> Exercise description
In full and word for word, copy the listing; no pictures belong in the copy.

> Material provided
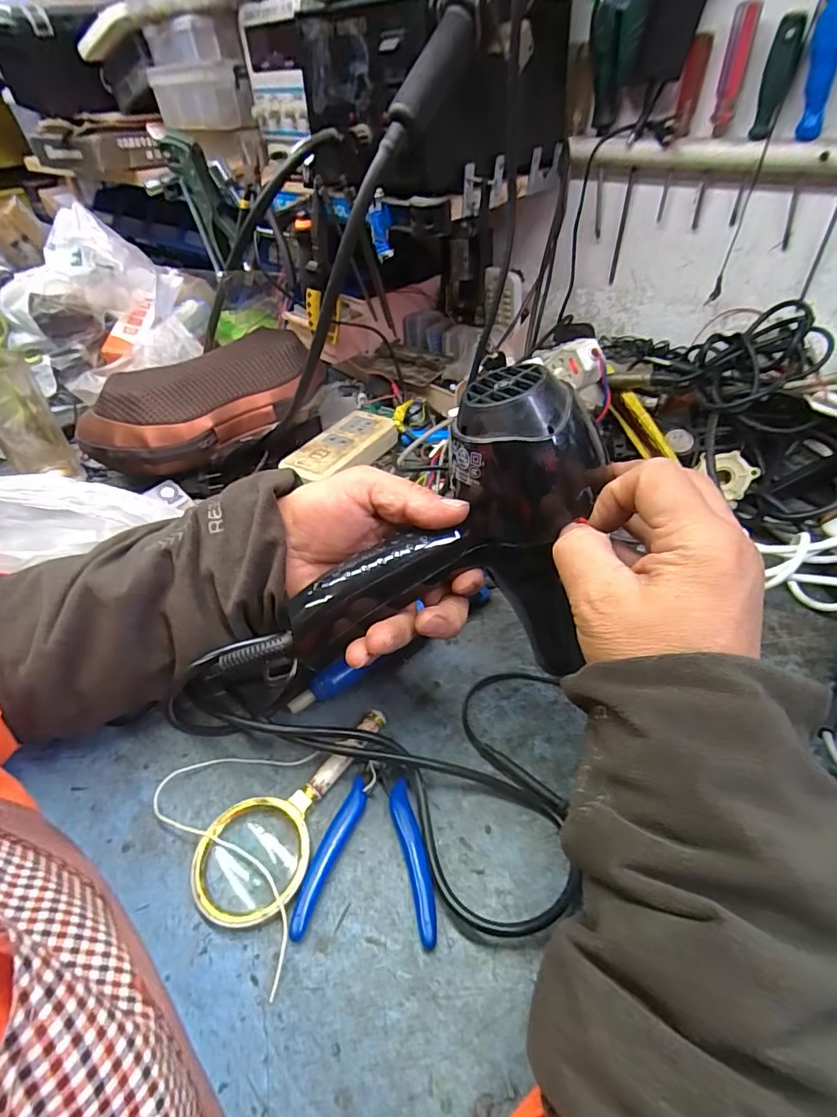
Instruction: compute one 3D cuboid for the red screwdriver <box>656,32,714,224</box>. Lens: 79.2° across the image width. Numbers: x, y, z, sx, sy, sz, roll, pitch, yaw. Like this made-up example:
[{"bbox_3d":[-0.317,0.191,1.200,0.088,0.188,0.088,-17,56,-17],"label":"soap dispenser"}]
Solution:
[{"bbox_3d":[0.269,-0.436,0.523,0.020,0.147,0.021,18,55,18],"label":"red screwdriver"}]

> Final answer
Instruction: compute one 3D cuboid for the red screwdriver <box>656,32,714,224</box>. Lens: 79.2° across the image width. Numbers: x, y, z, sx, sy, sz, roll, pitch, yaw. Like this made-up example:
[{"bbox_3d":[-0.317,0.191,1.200,0.088,0.188,0.088,-17,56,-17],"label":"soap dispenser"}]
Solution:
[{"bbox_3d":[0.269,-0.436,0.523,0.020,0.147,0.021,18,55,18],"label":"red screwdriver"}]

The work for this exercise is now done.